### What is required
Below is some data. Retype exactly the lines starting at the one with "X36854191Y-14305038D01*" and ending at the one with "X33727572Y-14238514D01*".

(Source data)
==*==

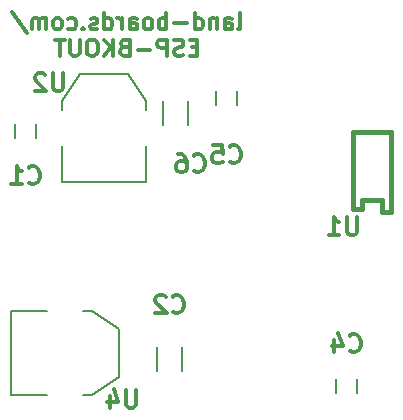
<source format=gbo>
G04 #@! TF.FileFunction,Legend,Bot*
%FSLAX46Y46*%
G04 Gerber Fmt 4.6, Leading zero omitted, Abs format (unit mm)*
G04 Created by KiCad (PCBNEW (after 2015-mar-04 BZR unknown)-product) date 7/24/2015 5:09:29 PM*
%MOMM*%
G01*
G04 APERTURE LIST*
%ADD10C,0.150000*%
%ADD11C,0.304800*%
%ADD12C,0.381000*%
G04 APERTURE END LIST*
D10*
D11*
X42874595Y-12709676D02*
X43007642Y-12643152D01*
X43074166Y-12510105D01*
X43074166Y-11312676D01*
X41743690Y-12709676D02*
X41743690Y-11977914D01*
X41810213Y-11844867D01*
X41943261Y-11778343D01*
X42209356Y-11778343D01*
X42342404Y-11844867D01*
X41743690Y-12643152D02*
X41876737Y-12709676D01*
X42209356Y-12709676D01*
X42342404Y-12643152D01*
X42408928Y-12510105D01*
X42408928Y-12377057D01*
X42342404Y-12244010D01*
X42209356Y-12177486D01*
X41876737Y-12177486D01*
X41743690Y-12110962D01*
X41078452Y-11778343D02*
X41078452Y-12709676D01*
X41078452Y-11911390D02*
X41011928Y-11844867D01*
X40878881Y-11778343D01*
X40679309Y-11778343D01*
X40546261Y-11844867D01*
X40479738Y-11977914D01*
X40479738Y-12709676D01*
X39215786Y-12709676D02*
X39215786Y-11312676D01*
X39215786Y-12643152D02*
X39348833Y-12709676D01*
X39614929Y-12709676D01*
X39747976Y-12643152D01*
X39814500Y-12576629D01*
X39881024Y-12443581D01*
X39881024Y-12044438D01*
X39814500Y-11911390D01*
X39747976Y-11844867D01*
X39614929Y-11778343D01*
X39348833Y-11778343D01*
X39215786Y-11844867D01*
X38550548Y-12177486D02*
X37486167Y-12177486D01*
X36820929Y-12709676D02*
X36820929Y-11312676D01*
X36820929Y-11844867D02*
X36687881Y-11778343D01*
X36421786Y-11778343D01*
X36288738Y-11844867D01*
X36222215Y-11911390D01*
X36155691Y-12044438D01*
X36155691Y-12443581D01*
X36222215Y-12576629D01*
X36288738Y-12643152D01*
X36421786Y-12709676D01*
X36687881Y-12709676D01*
X36820929Y-12643152D01*
X35357406Y-12709676D02*
X35490453Y-12643152D01*
X35556977Y-12576629D01*
X35623501Y-12443581D01*
X35623501Y-12044438D01*
X35556977Y-11911390D01*
X35490453Y-11844867D01*
X35357406Y-11778343D01*
X35157834Y-11778343D01*
X35024786Y-11844867D01*
X34958263Y-11911390D01*
X34891739Y-12044438D01*
X34891739Y-12443581D01*
X34958263Y-12576629D01*
X35024786Y-12643152D01*
X35157834Y-12709676D01*
X35357406Y-12709676D01*
X33694311Y-12709676D02*
X33694311Y-11977914D01*
X33760834Y-11844867D01*
X33893882Y-11778343D01*
X34159977Y-11778343D01*
X34293025Y-11844867D01*
X33694311Y-12643152D02*
X33827358Y-12709676D01*
X34159977Y-12709676D01*
X34293025Y-12643152D01*
X34359549Y-12510105D01*
X34359549Y-12377057D01*
X34293025Y-12244010D01*
X34159977Y-12177486D01*
X33827358Y-12177486D01*
X33694311Y-12110962D01*
X33029073Y-12709676D02*
X33029073Y-11778343D01*
X33029073Y-12044438D02*
X32962549Y-11911390D01*
X32896025Y-11844867D01*
X32762978Y-11778343D01*
X32629930Y-11778343D01*
X31565549Y-12709676D02*
X31565549Y-11312676D01*
X31565549Y-12643152D02*
X31698596Y-12709676D01*
X31964692Y-12709676D01*
X32097739Y-12643152D01*
X32164263Y-12576629D01*
X32230787Y-12443581D01*
X32230787Y-12044438D01*
X32164263Y-11911390D01*
X32097739Y-11844867D01*
X31964692Y-11778343D01*
X31698596Y-11778343D01*
X31565549Y-11844867D01*
X30966835Y-12643152D02*
X30833787Y-12709676D01*
X30567692Y-12709676D01*
X30434644Y-12643152D01*
X30368120Y-12510105D01*
X30368120Y-12443581D01*
X30434644Y-12310533D01*
X30567692Y-12244010D01*
X30767263Y-12244010D01*
X30900311Y-12177486D01*
X30966835Y-12044438D01*
X30966835Y-11977914D01*
X30900311Y-11844867D01*
X30767263Y-11778343D01*
X30567692Y-11778343D01*
X30434644Y-11844867D01*
X29769406Y-12576629D02*
X29702882Y-12643152D01*
X29769406Y-12709676D01*
X29835930Y-12643152D01*
X29769406Y-12576629D01*
X29769406Y-12709676D01*
X28505454Y-12643152D02*
X28638501Y-12709676D01*
X28904597Y-12709676D01*
X29037644Y-12643152D01*
X29104168Y-12576629D01*
X29170692Y-12443581D01*
X29170692Y-12044438D01*
X29104168Y-11911390D01*
X29037644Y-11844867D01*
X28904597Y-11778343D01*
X28638501Y-11778343D01*
X28505454Y-11844867D01*
X27707168Y-12709676D02*
X27840215Y-12643152D01*
X27906739Y-12576629D01*
X27973263Y-12443581D01*
X27973263Y-12044438D01*
X27906739Y-11911390D01*
X27840215Y-11844867D01*
X27707168Y-11778343D01*
X27507596Y-11778343D01*
X27374548Y-11844867D01*
X27308025Y-11911390D01*
X27241501Y-12044438D01*
X27241501Y-12443581D01*
X27308025Y-12576629D01*
X27374548Y-12643152D01*
X27507596Y-12709676D01*
X27707168Y-12709676D01*
X26642787Y-12709676D02*
X26642787Y-11778343D01*
X26642787Y-11911390D02*
X26576263Y-11844867D01*
X26443216Y-11778343D01*
X26243644Y-11778343D01*
X26110596Y-11844867D01*
X26044073Y-11977914D01*
X26044073Y-12709676D01*
X26044073Y-11977914D02*
X25977549Y-11844867D01*
X25844501Y-11778343D01*
X25644930Y-11778343D01*
X25511882Y-11844867D01*
X25445358Y-11977914D01*
X25445358Y-12709676D01*
X23782263Y-11246152D02*
X24979691Y-13042295D01*
X39448619Y-14238514D02*
X38982952Y-14238514D01*
X38783381Y-14970276D02*
X39448619Y-14970276D01*
X39448619Y-13573276D01*
X38783381Y-13573276D01*
X38251191Y-14903752D02*
X38051619Y-14970276D01*
X37719000Y-14970276D01*
X37585953Y-14903752D01*
X37519429Y-14837229D01*
X37452905Y-14704181D01*
X37452905Y-14571133D01*
X37519429Y-14438086D01*
X37585953Y-14371562D01*
X37719000Y-14305038D01*
X37985096Y-14238514D01*
X38118143Y-14171990D01*
X38184667Y-14105467D01*
X38251191Y-13972419D01*
X38251191Y-13839371D01*
X38184667Y-13706324D01*
X38118143Y-13639800D01*
X37985096Y-13573276D01*
X37652476Y-13573276D01*
X37452905Y-13639800D01*
X36854191Y-14970276D02*
X36854191Y-13573276D01*
X36322000Y-13573276D01*
X36188953Y-13639800D01*
X36122429Y-13706324D01*
X36055905Y-13839371D01*
X36055905Y-14038943D01*
X36122429Y-14171990D01*
X36188953Y-14238514D01*
X36322000Y-14305038D01*
X36854191Y-14305038D01*
X35457191Y-14438086D02*
X34392810Y-14438086D01*
X33261905Y-14238514D02*
X33062334Y-14305038D01*
X32995810Y-14371562D01*
X32929286Y-14504610D01*
X32929286Y-14704181D01*
X32995810Y-14837229D01*
X33062334Y-14903752D01*
X33195381Y-14970276D01*
X33727572Y-14970276D01*
X33727572Y-13573276D01*
X33261905Y-13573276D01*
X33128858Y-13639800D01*
X33062334Y-13706324D01*
X32995810Y-13839371D01*
X32995810Y-13972419D01*
X33062334Y-14105467D01*
X33128858Y-14171990D01*
X33261905Y-14238514D01*
X33727572Y-14238514D01*
X32330572Y-14970276D02*
X32330572Y-13573276D01*
X31532286Y-14970276D02*
X32131001Y-14171990D01*
X31532286Y-13573276D02*
X32330572Y-14371562D01*
X30667477Y-13573276D02*
X30401381Y-13573276D01*
X30268334Y-13639800D01*
X30135286Y-13772848D01*
X30068762Y-14038943D01*
X30068762Y-14504610D01*
X30135286Y-14770705D01*
X30268334Y-14903752D01*
X30401381Y-14970276D01*
X30667477Y-14970276D01*
X30800524Y-14903752D01*
X30933572Y-14770705D01*
X31000096Y-14504610D01*
X31000096Y-14038943D01*
X30933572Y-13772848D01*
X30800524Y-13639800D01*
X30667477Y-13573276D01*
X29470048Y-13573276D02*
X29470048Y-14704181D01*
X29403524Y-14837229D01*
X29337000Y-14903752D01*
X29203953Y-14970276D01*
X28937857Y-14970276D01*
X28804810Y-14903752D01*
X28738286Y-14837229D01*
X28671762Y-14704181D01*
X28671762Y-13573276D01*
X28206095Y-13573276D02*
X27407810Y-13573276D01*
X27806953Y-14970276D02*
X27806953Y-13573276D01*
D10*
X42785000Y-19142000D02*
X42785000Y-17942000D01*
X41035000Y-17942000D02*
X41035000Y-19142000D01*
X38667000Y-20812000D02*
X38667000Y-18812000D01*
X36517000Y-18812000D02*
X36517000Y-20812000D01*
D12*
X55852000Y-28138000D02*
X55852000Y-21388000D01*
X55852000Y-21388000D02*
X52602000Y-21388000D01*
X52602000Y-21388000D02*
X52602000Y-27888000D01*
X52602000Y-27888000D02*
X53352000Y-27888000D01*
X53352000Y-27888000D02*
X53352000Y-27138000D01*
X53352000Y-27138000D02*
X55102000Y-27138000D01*
X55102000Y-27138000D02*
X55102000Y-28138000D01*
X55102000Y-28138000D02*
X55852000Y-28138000D01*
D10*
X35052000Y-22606000D02*
X35052000Y-25654000D01*
X35052000Y-25654000D02*
X27940000Y-25654000D01*
X27940000Y-25654000D02*
X27940000Y-22606000D01*
X35052000Y-19558000D02*
X35052000Y-18796000D01*
X35052000Y-18796000D02*
X33528000Y-16510000D01*
X33528000Y-16510000D02*
X29464000Y-16510000D01*
X29464000Y-16510000D02*
X27940000Y-18796000D01*
X27940000Y-18796000D02*
X27940000Y-19558000D01*
X24017000Y-20736000D02*
X24017000Y-21936000D01*
X25767000Y-21936000D02*
X25767000Y-20736000D01*
X38159000Y-41640000D02*
X38159000Y-39640000D01*
X36009000Y-39640000D02*
X36009000Y-41640000D01*
X52945000Y-43526000D02*
X52945000Y-42326000D01*
X51195000Y-42326000D02*
X51195000Y-43526000D01*
X26670000Y-43688000D02*
X23622000Y-43688000D01*
X23622000Y-43688000D02*
X23622000Y-36576000D01*
X23622000Y-36576000D02*
X26670000Y-36576000D01*
X29718000Y-43688000D02*
X30480000Y-43688000D01*
X30480000Y-43688000D02*
X32766000Y-42164000D01*
X32766000Y-42164000D02*
X32766000Y-38100000D01*
X32766000Y-38100000D02*
X30480000Y-36576000D01*
X30480000Y-36576000D02*
X29718000Y-36576000D01*
D11*
X42164000Y-23912286D02*
X42236571Y-23984857D01*
X42454285Y-24057429D01*
X42599428Y-24057429D01*
X42817143Y-23984857D01*
X42962285Y-23839714D01*
X43034857Y-23694571D01*
X43107428Y-23404286D01*
X43107428Y-23186571D01*
X43034857Y-22896286D01*
X42962285Y-22751143D01*
X42817143Y-22606000D01*
X42599428Y-22533429D01*
X42454285Y-22533429D01*
X42236571Y-22606000D01*
X42164000Y-22678571D01*
X40785143Y-22533429D02*
X41510857Y-22533429D01*
X41583428Y-23259143D01*
X41510857Y-23186571D01*
X41365714Y-23114000D01*
X41002857Y-23114000D01*
X40857714Y-23186571D01*
X40785143Y-23259143D01*
X40712571Y-23404286D01*
X40712571Y-23767143D01*
X40785143Y-23912286D01*
X40857714Y-23984857D01*
X41002857Y-24057429D01*
X41365714Y-24057429D01*
X41510857Y-23984857D01*
X41583428Y-23912286D01*
X39116000Y-24674286D02*
X39188571Y-24746857D01*
X39406285Y-24819429D01*
X39551428Y-24819429D01*
X39769143Y-24746857D01*
X39914285Y-24601714D01*
X39986857Y-24456571D01*
X40059428Y-24166286D01*
X40059428Y-23948571D01*
X39986857Y-23658286D01*
X39914285Y-23513143D01*
X39769143Y-23368000D01*
X39551428Y-23295429D01*
X39406285Y-23295429D01*
X39188571Y-23368000D01*
X39116000Y-23440571D01*
X37809714Y-23295429D02*
X38100000Y-23295429D01*
X38245143Y-23368000D01*
X38317714Y-23440571D01*
X38462857Y-23658286D01*
X38535428Y-23948571D01*
X38535428Y-24529143D01*
X38462857Y-24674286D01*
X38390285Y-24746857D01*
X38245143Y-24819429D01*
X37954857Y-24819429D01*
X37809714Y-24746857D01*
X37737143Y-24674286D01*
X37664571Y-24529143D01*
X37664571Y-24166286D01*
X37737143Y-24021143D01*
X37809714Y-23948571D01*
X37954857Y-23876000D01*
X38245143Y-23876000D01*
X38390285Y-23948571D01*
X38462857Y-24021143D01*
X38535428Y-24166286D01*
X52977143Y-28629429D02*
X52977143Y-29863143D01*
X52904571Y-30008286D01*
X52832000Y-30080857D01*
X52686857Y-30153429D01*
X52396571Y-30153429D01*
X52251429Y-30080857D01*
X52178857Y-30008286D01*
X52106286Y-29863143D01*
X52106286Y-28629429D01*
X50582286Y-30153429D02*
X51453143Y-30153429D01*
X51017715Y-30153429D02*
X51017715Y-28629429D01*
X51162858Y-28847143D01*
X51308000Y-28992286D01*
X51453143Y-29064857D01*
X28085143Y-16437429D02*
X28085143Y-17671143D01*
X28012571Y-17816286D01*
X27940000Y-17888857D01*
X27794857Y-17961429D01*
X27504571Y-17961429D01*
X27359429Y-17888857D01*
X27286857Y-17816286D01*
X27214286Y-17671143D01*
X27214286Y-16437429D01*
X26561143Y-16582571D02*
X26488572Y-16510000D01*
X26343429Y-16437429D01*
X25980572Y-16437429D01*
X25835429Y-16510000D01*
X25762858Y-16582571D01*
X25690286Y-16727714D01*
X25690286Y-16872857D01*
X25762858Y-17090571D01*
X26633715Y-17961429D01*
X25690286Y-17961429D01*
X25146000Y-25690286D02*
X25218571Y-25762857D01*
X25436285Y-25835429D01*
X25581428Y-25835429D01*
X25799143Y-25762857D01*
X25944285Y-25617714D01*
X26016857Y-25472571D01*
X26089428Y-25182286D01*
X26089428Y-24964571D01*
X26016857Y-24674286D01*
X25944285Y-24529143D01*
X25799143Y-24384000D01*
X25581428Y-24311429D01*
X25436285Y-24311429D01*
X25218571Y-24384000D01*
X25146000Y-24456571D01*
X23694571Y-25835429D02*
X24565428Y-25835429D01*
X24130000Y-25835429D02*
X24130000Y-24311429D01*
X24275143Y-24529143D01*
X24420285Y-24674286D01*
X24565428Y-24746857D01*
X37338000Y-36612286D02*
X37410571Y-36684857D01*
X37628285Y-36757429D01*
X37773428Y-36757429D01*
X37991143Y-36684857D01*
X38136285Y-36539714D01*
X38208857Y-36394571D01*
X38281428Y-36104286D01*
X38281428Y-35886571D01*
X38208857Y-35596286D01*
X38136285Y-35451143D01*
X37991143Y-35306000D01*
X37773428Y-35233429D01*
X37628285Y-35233429D01*
X37410571Y-35306000D01*
X37338000Y-35378571D01*
X36757428Y-35378571D02*
X36684857Y-35306000D01*
X36539714Y-35233429D01*
X36176857Y-35233429D01*
X36031714Y-35306000D01*
X35959143Y-35378571D01*
X35886571Y-35523714D01*
X35886571Y-35668857D01*
X35959143Y-35886571D01*
X36830000Y-36757429D01*
X35886571Y-36757429D01*
X52324000Y-39914286D02*
X52396571Y-39986857D01*
X52614285Y-40059429D01*
X52759428Y-40059429D01*
X52977143Y-39986857D01*
X53122285Y-39841714D01*
X53194857Y-39696571D01*
X53267428Y-39406286D01*
X53267428Y-39188571D01*
X53194857Y-38898286D01*
X53122285Y-38753143D01*
X52977143Y-38608000D01*
X52759428Y-38535429D01*
X52614285Y-38535429D01*
X52396571Y-38608000D01*
X52324000Y-38680571D01*
X51017714Y-39043429D02*
X51017714Y-40059429D01*
X51380571Y-38462857D02*
X51743428Y-39551429D01*
X50800000Y-39551429D01*
X34261143Y-43265429D02*
X34261143Y-44499143D01*
X34188571Y-44644286D01*
X34116000Y-44716857D01*
X33970857Y-44789429D01*
X33680571Y-44789429D01*
X33535429Y-44716857D01*
X33462857Y-44644286D01*
X33390286Y-44499143D01*
X33390286Y-43265429D01*
X32011429Y-43773429D02*
X32011429Y-44789429D01*
X32374286Y-43192857D02*
X32737143Y-44281429D01*
X31793715Y-44281429D01*
M02*

</source>
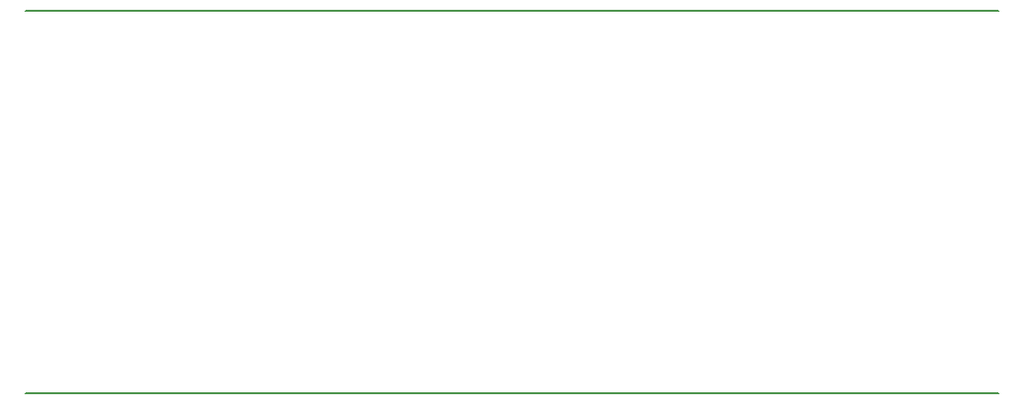
<source format=gbo>
G04 #@! TF.FileFunction,Legend,Bot*
%FSLAX46Y46*%
G04 Gerber Fmt 4.6, Leading zero omitted, Abs format (unit mm)*
G04 Created by KiCad (PCBNEW 4.0.6) date Sun May 21 14:11:35 2017*
%MOMM*%
%LPD*%
G01*
G04 APERTURE LIST*
%ADD10C,0.100000*%
%ADD11C,0.200000*%
G04 APERTURE END LIST*
D10*
D11*
X78740000Y-99060000D02*
X162560000Y-99060000D01*
X78740000Y-66040000D02*
X162560000Y-66040000D01*
M02*

</source>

==*==

### Written answer
X36854191Y-14305038D01*
X35457191Y-14438086D02*
X34392810Y-14438086D01*
X33261905Y-14238514D02*
X33062334Y-14305038D01*
X32995810Y-14371562D01*
X32929286Y-14504610D01*
X32929286Y-14704181D01*
X32995810Y-14837229D01*
X33062334Y-14903752D01*
X33195381Y-14970276D01*
X33727572Y-14970276D01*
X33727572Y-13573276D01*
X33261905Y-13573276D01*
X33128858Y-13639800D01*
X33062334Y-13706324D01*
X32995810Y-13839371D01*
X32995810Y-13972419D01*
X33062334Y-14105467D01*
X33128858Y-14171990D01*
X33261905Y-14238514D01*
X33727572Y-14238514D01*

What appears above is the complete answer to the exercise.